Ancient Greeks and Modern Britons

By Cartledge, Paul | History Today, April 1994 | Go to article overview

Ancient Greeks and Modern Britons


Cartledge, Paul, History Today


Paul Cartledge has been responsible, as Consultant Editor to our Democracy series, for setting out parameters for a potentially endless examination, and in helping bring on board the impressively-broad band of international. contributors to it. Here he makes a further' contribution as an author by considering how-as Britain has gained its 'democracy' since the Glorious Revolution - the models of the past have been utilised in intellectual argument for and against the Westminster version of 'people power'.

Edward Gibbon, the bicentenary of whose death we celebrate this year, is still probably the greatest historian of Graeco-Roman antiquity we have. Yet in his hostile attitude to democracy - both the full-blooded, populist democracy of the ancients and the etiolated, representative version espoused by the rebellious American colonies - this Enlightenment intellectual was very much a child of his time, class and culture. The 'strange tragical romance' of the French Revolution merely hardened his widely shared conviction that 'Democratical principles... lead by a path of flowers into the Abyss of Hell' (letters of 1791).

Democracy for Gibbon was tantamount to mob-archy, and not so very different in connotation from its usage in sixth-century Byzantium to mean public riot (so far had it been debased in the course of a thousand years from its original meaning of people-power). The self-styled 'historian of the Roman Empire' with his admitted penchant for British-style constitutional monarchy would therefore presumably have been flabber-gasted by the rise in democracy's currency over the next two centuries, to its present apparently unassailable status of universal approbation.
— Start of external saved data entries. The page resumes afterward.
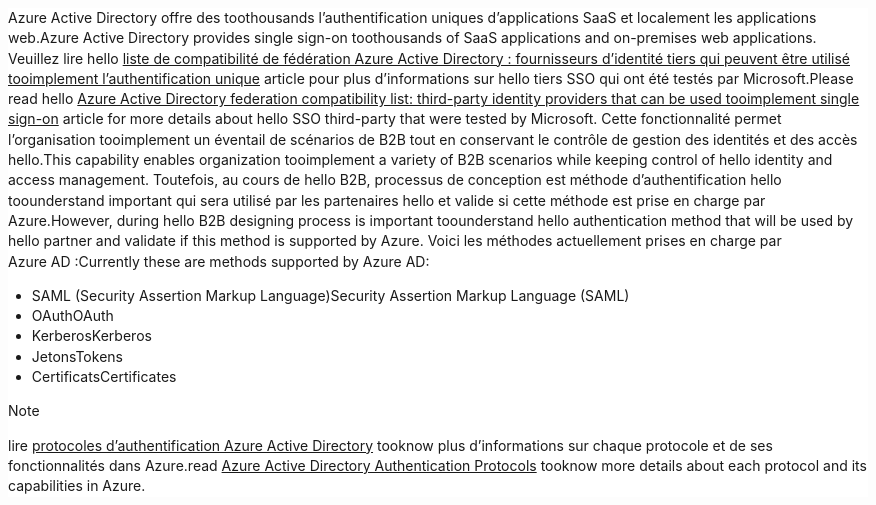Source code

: <span data-ttu-id="09ee9-204">Azure Active Directory offre des toothousands l’authentification uniques d’applications SaaS et localement les applications web.</span><span class="sxs-lookup"><span data-stu-id="09ee9-204">Azure Active Directory provides single sign-on toothousands of SaaS applications and on-premises web applications.</span></span> <span data-ttu-id="09ee9-205">Veuillez lire hello [liste de compatibilité de fédération Azure Active Directory : fournisseurs d’identité tiers qui peuvent être utilisé tooimplement l’authentification unique](https://msdn.microsoft.com/library/azure/jj679342.aspx) article pour plus d’informations sur hello tiers SSO qui ont été testés par Microsoft.</span><span class="sxs-lookup"><span data-stu-id="09ee9-205">Please read hello [Azure Active Directory federation compatibility list: third-party identity providers that can be used tooimplement single sign-on](https://msdn.microsoft.com/library/azure/jj679342.aspx) article for more details about hello SSO third-party that were tested by Microsoft.</span></span> <span data-ttu-id="09ee9-206">Cette fonctionnalité permet l’organisation tooimplement un éventail de scénarios de B2B tout en conservant le contrôle de gestion des identités et des accès hello.</span><span class="sxs-lookup"><span data-stu-id="09ee9-206">This capability enables organization tooimplement a variety of B2B scenarios while keeping control of hello identity and access management.</span></span> <span data-ttu-id="09ee9-207">Toutefois, au cours de hello B2B, processus de conception est méthode d’authentification hello toounderstand important qui sera utilisé par les partenaires hello et valide si cette méthode est prise en charge par Azure.</span><span class="sxs-lookup"><span data-stu-id="09ee9-207">However, during hello B2B designing process is important toounderstand hello authentication method that will be used by hello partner and validate if this method is supported by Azure.</span></span> <span data-ttu-id="09ee9-208">Voici les méthodes actuellement prises en charge par Azure AD :</span><span class="sxs-lookup"><span data-stu-id="09ee9-208">Currently these are methods supported by Azure AD:</span></span>

* <span data-ttu-id="09ee9-209">SAML (Security Assertion Markup Language)</span><span class="sxs-lookup"><span data-stu-id="09ee9-209">Security Assertion Markup Language (SAML)</span></span>
* <span data-ttu-id="09ee9-210">OAuth</span><span class="sxs-lookup"><span data-stu-id="09ee9-210">OAuth</span></span>
* <span data-ttu-id="09ee9-211">Kerberos</span><span class="sxs-lookup"><span data-stu-id="09ee9-211">Kerberos</span></span>
* <span data-ttu-id="09ee9-212">Jetons</span><span class="sxs-lookup"><span data-stu-id="09ee9-212">Tokens</span></span>
* <span data-ttu-id="09ee9-213">Certificats</span><span class="sxs-lookup"><span data-stu-id="09ee9-213">Certificates</span></span>

> [!NOTE]
> <span data-ttu-id="09ee9-214">lire [protocoles d’authentification Azure Active Directory](https://msdn.microsoft.com/library/azure/dn151124.aspx) tooknow plus d’informations sur chaque protocole et de ses fonctionnalités dans Azure.</span><span class="sxs-lookup"><span data-stu-id="09ee9-214">read [Azure Active Directory Authentication Protocols](https://msdn.microsoft.com/library/azure/dn151124.aspx) tooknow more details about each protocol and its capabilities in Azure.</span></span>
>
>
However, that curve of upward mobility can be deceptive. In the first place, before democracy could rise it had had to be tamed, by being emptied of its dangerously spontaneous and populist elements. Secondly, its ascent disguises the alternative - in fact, diametrically opposed - positive constructions of democracy that have been entertained in Britain during the nineteenth and twentieth centuries.

To simplify, there is on the one hand the broadly consensual, 'liberal' view, which notwithstanding the title of its foundational myth, the Glorious Revolution of 1688, is resolutely evolutionary in implication and application. This construction stresses the compatibility of constitutional monarchy with parliamentary sovereignty, the positive function of the ballot-box as peaceful arbiter of principled differences channelled smoothly through the party system, and the benignly tolerant protection afforded by an ideologically neutral state to law-abiding minorities.
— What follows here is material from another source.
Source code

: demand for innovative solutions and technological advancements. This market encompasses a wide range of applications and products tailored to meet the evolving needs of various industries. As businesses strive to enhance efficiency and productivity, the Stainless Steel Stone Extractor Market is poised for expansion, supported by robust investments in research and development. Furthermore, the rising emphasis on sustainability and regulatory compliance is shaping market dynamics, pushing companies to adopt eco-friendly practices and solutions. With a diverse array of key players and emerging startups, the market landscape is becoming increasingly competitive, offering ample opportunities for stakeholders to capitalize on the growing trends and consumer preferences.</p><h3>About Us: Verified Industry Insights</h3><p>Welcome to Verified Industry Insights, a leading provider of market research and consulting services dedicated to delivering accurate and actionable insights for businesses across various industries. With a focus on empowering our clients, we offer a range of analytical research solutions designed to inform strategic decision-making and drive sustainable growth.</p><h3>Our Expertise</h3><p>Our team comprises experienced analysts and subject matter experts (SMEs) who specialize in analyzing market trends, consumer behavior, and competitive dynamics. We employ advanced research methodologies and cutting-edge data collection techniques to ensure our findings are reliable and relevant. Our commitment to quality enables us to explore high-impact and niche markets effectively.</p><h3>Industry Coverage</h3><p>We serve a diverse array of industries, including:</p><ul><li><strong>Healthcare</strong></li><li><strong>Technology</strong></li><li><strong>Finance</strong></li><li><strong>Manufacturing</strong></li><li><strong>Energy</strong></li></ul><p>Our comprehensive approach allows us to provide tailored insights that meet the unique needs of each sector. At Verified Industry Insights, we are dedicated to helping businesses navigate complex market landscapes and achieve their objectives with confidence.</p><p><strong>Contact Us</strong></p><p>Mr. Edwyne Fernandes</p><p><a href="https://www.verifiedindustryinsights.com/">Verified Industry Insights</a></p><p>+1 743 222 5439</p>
On the other side, there is the radical construal of democracy that urges the legitimacy as well as the necessity of extra- or anti-parliamentary action by the common people, and insists on the class nature of the established institutions of state. This interpretation traces its origins to the 'English Revolution' of the seventeenth century, and proceeds by way of the Chartists and the Suffragettes to the people's socialism of George Orwell's The Lion and the Unicorn (1940) and Tony Benn's Common Sense (1993).

Benn's manifesto is of course named after Thomas Paine's anti-British imperialism, pro-American Revolution tract of 1776, the year in which the first volume of Gibbon's Decline and Fall also appeared. The aim of what follows here will be to chart the impact of such changing and contradictory attitudes to democracy in modern Britain on the ways in which ancient Greek democracy has been understood and represented, especially in general works of ancient history addressed, like Gibbon's, to a wide public.

'Democracy' first entered the English language, borrowed from the French democratie, in the mid-sixteenth century. But Renaissance humanists were far more interested in their Roman than in their Greek heritage, and following Machiavelli's lead endlessly debated the virtues of Roman Republicanism rather than the vices of Athenian democracy.